4/ Verizon Licks Goats
Over Q1 2020, there were postings of old things from old archives.
The skinny is :
- We’re working off a Yahoo! Group , a sort of old-fashioned community space. We’ve been there since 2002.
- It has been evident for years that these were being phased out. As of late 2019 Verizon (the newest Yahoo! owner) scaled Groups back to being e-mailing lists.
- But that’s okay for us. We were majordomo-based from 1995 to 2002, after all. So our workflows are designed to be asynchronous and rustic.
- OTOH, Verizon’s phase-out involved deleting files archives.
- We didn’t use file archives much. But some contributors stored things there rather than in the main workflow. So these texts were about to be destroyed.

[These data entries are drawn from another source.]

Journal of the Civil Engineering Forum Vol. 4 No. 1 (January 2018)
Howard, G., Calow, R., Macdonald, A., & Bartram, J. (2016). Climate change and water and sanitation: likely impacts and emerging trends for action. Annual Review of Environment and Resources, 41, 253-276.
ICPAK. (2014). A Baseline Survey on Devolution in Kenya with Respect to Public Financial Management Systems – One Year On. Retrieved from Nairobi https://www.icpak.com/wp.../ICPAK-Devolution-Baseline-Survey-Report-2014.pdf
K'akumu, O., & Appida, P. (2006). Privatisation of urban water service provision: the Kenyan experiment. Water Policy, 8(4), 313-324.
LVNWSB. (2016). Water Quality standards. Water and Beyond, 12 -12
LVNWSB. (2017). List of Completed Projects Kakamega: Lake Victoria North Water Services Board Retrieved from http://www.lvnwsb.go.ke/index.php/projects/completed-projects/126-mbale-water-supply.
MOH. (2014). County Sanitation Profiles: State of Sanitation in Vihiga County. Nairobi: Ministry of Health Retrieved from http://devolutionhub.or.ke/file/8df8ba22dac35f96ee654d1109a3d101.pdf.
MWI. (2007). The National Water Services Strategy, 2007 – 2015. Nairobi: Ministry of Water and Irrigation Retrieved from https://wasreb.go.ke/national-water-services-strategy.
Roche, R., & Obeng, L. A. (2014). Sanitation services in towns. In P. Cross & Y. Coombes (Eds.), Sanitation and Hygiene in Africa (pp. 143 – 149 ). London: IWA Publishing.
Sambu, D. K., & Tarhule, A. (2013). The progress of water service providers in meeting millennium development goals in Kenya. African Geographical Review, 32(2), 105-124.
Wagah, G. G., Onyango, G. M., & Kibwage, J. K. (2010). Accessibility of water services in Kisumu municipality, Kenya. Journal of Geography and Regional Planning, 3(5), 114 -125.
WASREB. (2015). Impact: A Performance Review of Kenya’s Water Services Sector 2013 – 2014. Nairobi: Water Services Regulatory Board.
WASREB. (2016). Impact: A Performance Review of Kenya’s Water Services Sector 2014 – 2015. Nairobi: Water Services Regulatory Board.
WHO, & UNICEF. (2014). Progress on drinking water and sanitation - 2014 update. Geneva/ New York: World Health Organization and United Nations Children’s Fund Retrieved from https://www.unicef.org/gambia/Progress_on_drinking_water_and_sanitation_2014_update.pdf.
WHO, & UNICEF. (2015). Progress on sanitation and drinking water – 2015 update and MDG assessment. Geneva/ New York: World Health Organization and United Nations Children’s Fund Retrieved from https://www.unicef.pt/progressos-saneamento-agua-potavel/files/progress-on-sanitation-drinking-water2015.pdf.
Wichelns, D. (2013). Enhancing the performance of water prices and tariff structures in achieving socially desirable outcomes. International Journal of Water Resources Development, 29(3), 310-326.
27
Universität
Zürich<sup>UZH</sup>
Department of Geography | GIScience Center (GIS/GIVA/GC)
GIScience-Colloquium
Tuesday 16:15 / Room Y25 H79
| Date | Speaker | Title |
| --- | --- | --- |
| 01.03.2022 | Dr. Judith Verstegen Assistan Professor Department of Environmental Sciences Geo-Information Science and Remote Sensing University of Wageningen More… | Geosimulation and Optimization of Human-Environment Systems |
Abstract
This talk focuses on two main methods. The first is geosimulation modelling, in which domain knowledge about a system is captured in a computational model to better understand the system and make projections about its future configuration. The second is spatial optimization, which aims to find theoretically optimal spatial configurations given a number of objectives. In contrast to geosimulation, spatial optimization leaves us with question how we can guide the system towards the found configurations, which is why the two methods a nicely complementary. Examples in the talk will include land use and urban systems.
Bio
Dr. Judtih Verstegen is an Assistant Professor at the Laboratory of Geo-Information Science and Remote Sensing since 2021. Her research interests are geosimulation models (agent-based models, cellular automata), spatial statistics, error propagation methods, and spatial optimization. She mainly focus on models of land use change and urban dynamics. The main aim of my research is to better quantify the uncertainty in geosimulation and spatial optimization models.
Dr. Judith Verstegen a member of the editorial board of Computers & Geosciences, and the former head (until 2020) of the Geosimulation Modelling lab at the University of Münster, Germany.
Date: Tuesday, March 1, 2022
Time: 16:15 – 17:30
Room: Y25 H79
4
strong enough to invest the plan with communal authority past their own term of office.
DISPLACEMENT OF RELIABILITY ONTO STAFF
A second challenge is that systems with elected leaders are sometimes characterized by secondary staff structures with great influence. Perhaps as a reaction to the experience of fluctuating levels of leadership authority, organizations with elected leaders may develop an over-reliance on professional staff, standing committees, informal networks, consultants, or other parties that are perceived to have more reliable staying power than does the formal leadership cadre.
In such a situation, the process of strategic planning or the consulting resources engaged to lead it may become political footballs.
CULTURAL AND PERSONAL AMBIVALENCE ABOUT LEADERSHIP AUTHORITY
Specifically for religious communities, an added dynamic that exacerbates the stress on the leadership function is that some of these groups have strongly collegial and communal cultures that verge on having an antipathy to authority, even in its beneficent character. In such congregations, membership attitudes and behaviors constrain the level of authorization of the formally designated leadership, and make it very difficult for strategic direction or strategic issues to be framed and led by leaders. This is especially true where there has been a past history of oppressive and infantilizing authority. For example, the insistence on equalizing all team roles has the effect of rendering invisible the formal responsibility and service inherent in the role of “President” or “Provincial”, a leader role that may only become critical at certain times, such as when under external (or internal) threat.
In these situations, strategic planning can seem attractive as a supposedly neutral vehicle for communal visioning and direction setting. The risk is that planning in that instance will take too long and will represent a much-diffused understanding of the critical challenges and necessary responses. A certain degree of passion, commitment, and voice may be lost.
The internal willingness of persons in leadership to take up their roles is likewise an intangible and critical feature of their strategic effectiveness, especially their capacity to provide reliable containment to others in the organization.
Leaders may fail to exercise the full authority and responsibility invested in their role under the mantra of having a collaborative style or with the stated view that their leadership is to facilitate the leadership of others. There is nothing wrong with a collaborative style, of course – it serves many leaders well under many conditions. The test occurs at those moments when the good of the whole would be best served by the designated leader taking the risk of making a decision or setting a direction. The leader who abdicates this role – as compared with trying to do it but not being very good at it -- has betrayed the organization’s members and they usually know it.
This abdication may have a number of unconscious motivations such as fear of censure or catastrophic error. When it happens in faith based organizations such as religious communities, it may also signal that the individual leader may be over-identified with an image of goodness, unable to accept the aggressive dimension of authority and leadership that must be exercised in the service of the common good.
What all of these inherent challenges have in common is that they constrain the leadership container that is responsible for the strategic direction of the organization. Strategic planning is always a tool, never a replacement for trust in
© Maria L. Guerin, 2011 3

I wasn’t enthusiastic about rolling them out. Since a lot of this content hadn’t made the publishing cut in the first place.
It also meant that the average length of articles would drop over that span.
But I ended up preferring publication over ETERNAL COSMIC ANNIHILATION. Mostly because I acknowledge that stuff that I find so-so is going to be somebody somewhere’s favourite.
5/ It’s over 6,000 !
The entries counter for the site has finally inched over 6,000.
It’s not a number I pay much attention to, though. Especially given how much of the work is fully overhauling our oldest entries.
6/ Thinner slices
We continue to pivot toward shorter, more specific articles. Three main reasons :
- Most of our readers use a smartphone. This has been the case for years.
Therefore, longer articles aren’t as suitable as before. Especially since our current definition for “long” is “more than 4,000 words (including stats)”. Whereas in online press it tends to be “more than 1,000 words”.
- Articles increasingly have additional explanations, special sections, context notes, etc.. So they’re getting longer even when covering the same mass of material. And we have to compensate for that.
- It’s a smarter use of time and energy. Ensuring high quality on a long article becomes increasingly less efficient.
However, that does result in some annoying things. For instance, there are two very specific Spider-Woman (Jessica Drew) profiles. And then it just… stops for now.
(Okay, in this case it’s because there’s no digital reissue of her series yet. So it may not be the best example.)
But thinner slices mean such interruptions, whereas two larger writeups would have covered more ground. But not, I believe, in a better way.
7/ More team entries
Over the years we’ve increasingly done “base camp” entries that explain the history of teams and organisations.
The main goal was to avoid repeating that info in the individual profiles of members. It worked pretty well.
We plan to now roll out team profiles even for groups who do not have that much history and/or formal organisation. This is primarily meant to help non-experts navigate the site.
Crusty grognards who need, say, Serpent Squad-related profiles may not need help. But most readers will find a Serpent Squad article, with lists of members and the like, helpful.
It also means that you can just search the site for “Serpent Squad” and find what you need. Rather than a list of articles that mention the Serpent Squad.
8/ OHOTMU OMG LOL
There’s also a push to redo illustrations from the original OHOTMU run to much better standards. But there was a homepage post about that last week.
As always, redoing a “mere” 200+ images feels like pissing in a river, due to the site’s sheer size. About 35,450 illustrations as of now.
But heh, what counts is that, for anybody who *does* read the upgraded articles, there’s nicer-looking stuff. And it makes the site look more credible.
(The latter is a paradox since the reason why there are old images is because we’ve been doing this for decades and thus have oodles of experience. Oh, well.)